DİİB Sahibi Alıcılarca Yapılan İhraç Kaydıyla Teslimlerdeki İadelerde Farklılık / Akif Akarca,Dr.Mehmet Şafak
(29.12.2016)
Bilindiği üzere; “Dahilde İşleme Rejimi Kararı” ve bu karara ilişkin olarak Dış Ticaret Müsteşarlığı’nca çıkartılan Tebliğler çerçevesinde, Gümrük Kanunu hükümleri de dikkate alınarak...

 Bilindiği üzere; “Dahilde İşleme Rejimi Kararı” ve bu karara ilişkin olarak Dış Ticaret Müsteşarlığı’nca çıkartılan Tebliğler çerçevesinde, Gümrük Kanunu hükümleri de dikkate alınarak, ihraç edilecek ürünlerin elde edilmesinde kullanılan girdilerin ithalinde alınması gereken vergiler ya ertelenmekte ya da anılan ürünlerin ihracı halinde, daha önce ödenmiş olan vergiler iade edilebilmektedir. Keza, dahilde işleme izin belgesi ile yurt içinden de alım yapılabilmektedir. Başka bir deyişle, dahilde işleme izin belgesi kapsamında ihracı taahhüt edilen işlem görmüş ürünün elde edilmesinde kullanılan hammadde, yardımcı madde, yarı mamul, mamul, değişmemiş eşya ve ambalaj malzemeleri, ithal edilebileceği gibi, yurt içinden de temin edilebilmektedir.

Sahibi oldukları dahilde işleme veya geçici kabul izin belgesinde yer alan malların alımlarında tecil- terkin sistemi kapsamında işlem yapılmasını isteyen mükellefler, geçici kabul veya dahilde işleme izin belgelerini satıcılara ibraz ederek, hesaplanan verginin kendilerinden tahsil edilmemesini talep etmekteler ve bu kapsamda işlem yapan satıcılar düzenlenecek faturada toplam bedel üzerinden hesaplanan katma değer vergisini alıcılardan tahsil etmemektedirler. Alıcıdan tahsil edilmeyen bu KDV tutarı satıcı tarafından verilen KDV beyannamesinde “Hesaplanan KDV” olarak beyan edilmektedir. Şayet anılan dönemde “Ödenecek KDV” çıkarsa, ödenecek KDV’nin bu işlemden doğan hesaplanan KDV kadar olan kısmı vergi dairesince tarh ve tahakkuk ettirilerek tecil olunmaktadır.
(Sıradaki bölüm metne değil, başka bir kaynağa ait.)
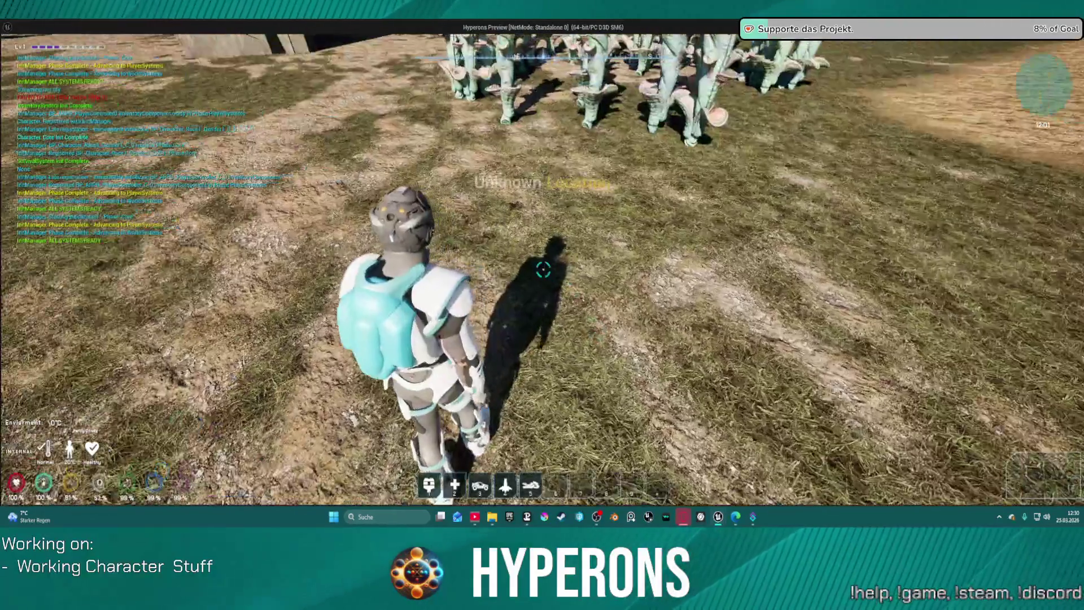
- Start the game preview, equip the MG 01 gun from the inventory, and run to the white blocks
key(i)
double_click(970, 319)
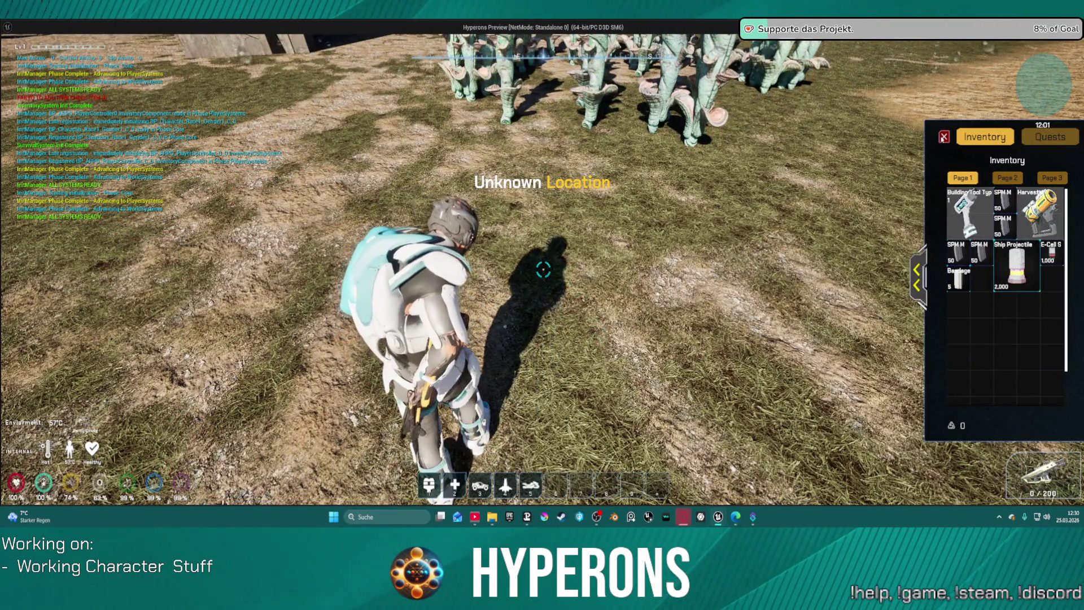
click(943, 137)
Söz konusu malların süresinde ihraç edilmesi halinde, tecil edilen vergi terkin olunmaktadır. Anılan dönemde mükellefin “indirilecek KDV” tutarının daha yüksek olması nedeniyle “ödenecek KDV” çıkmaması durumunda ise, bu işlem nedeniyle alıcıdan tahsil edilmemiş olan KDV tutarı mükellefe iade edilmektedir. İhracatçılara mal teslim eden imalatçıların terkin ve iade işlemleri ihracatın gerçekleşmesinden sonra yapılmaktadır.

İşlenmiş malın bizzat alıcı tarafından ihracı şart olmayıp, aracı ihracatçı vasıtasıyla ihracı halinde de bu uygulamadan yararlanmak mümkündür. Başka bir deyişle; DİİB sahibi mükellefler, 3065 sayılı Kanun’un geçici 17’nci maddesi kapsamında temin ettikleri malzemeleri kullanarak ürettikleri malları Kanun’un (11/1-c) maddesi kapsamında ihraç kayıtlı teslime konu edebilirler. Keza, Dahilde İşleme İzin Belgesi (DİİB) sahibi mükelleflerin, 3065 sayılı Kanun’un geçici 17’nci maddesi kapsamında temin ettiği malları kullanarak ürettiği malların DİİB sahibi alıcılara 3065 sayılı Kanun’un geçici 17’nci maddesi kapsamında teslimi de mümkündür.

İadelerde sınırlama

Bilindiği ve daha önceki yazılarımızda da açıklandığı üzere; DİİB sahibi mükelleflerin, 3065 sayılı Kanun’un geçici 17’nci maddesi kapsamında temin ettikleri malzemeleri kullanarak ürettikleri malları Kanun’un (11/1-c) maddesi kapsamında ihraç kayıtlı teslimlerinde ya da DİİB sahibi alıcılara 3065 sayılı Kanun’un geçici 17’nci maddesi kapsamında teslimlerinde iade edilmesi gereken katma değer vergisi tutarlarına KDV Uygulama Tebliği düzenlemeleriyle sınır getirilmişti. Anılan tebliğde; bu kapsamda ihraç kayıtlı olarak mal teslim eden bir mükellefin iade alacağı KDV tutarının, ihraç kayıtlı teslim nedeniyle hesaplayıp tahsil etmediği KDV tutarından, bu ürün için DİİB kapsamında aldığı girdiler nedeniyle ödemediği KDV tutarı düşüldükten sonra kalan tutardan fazla olamayacağı ifade edilmişti.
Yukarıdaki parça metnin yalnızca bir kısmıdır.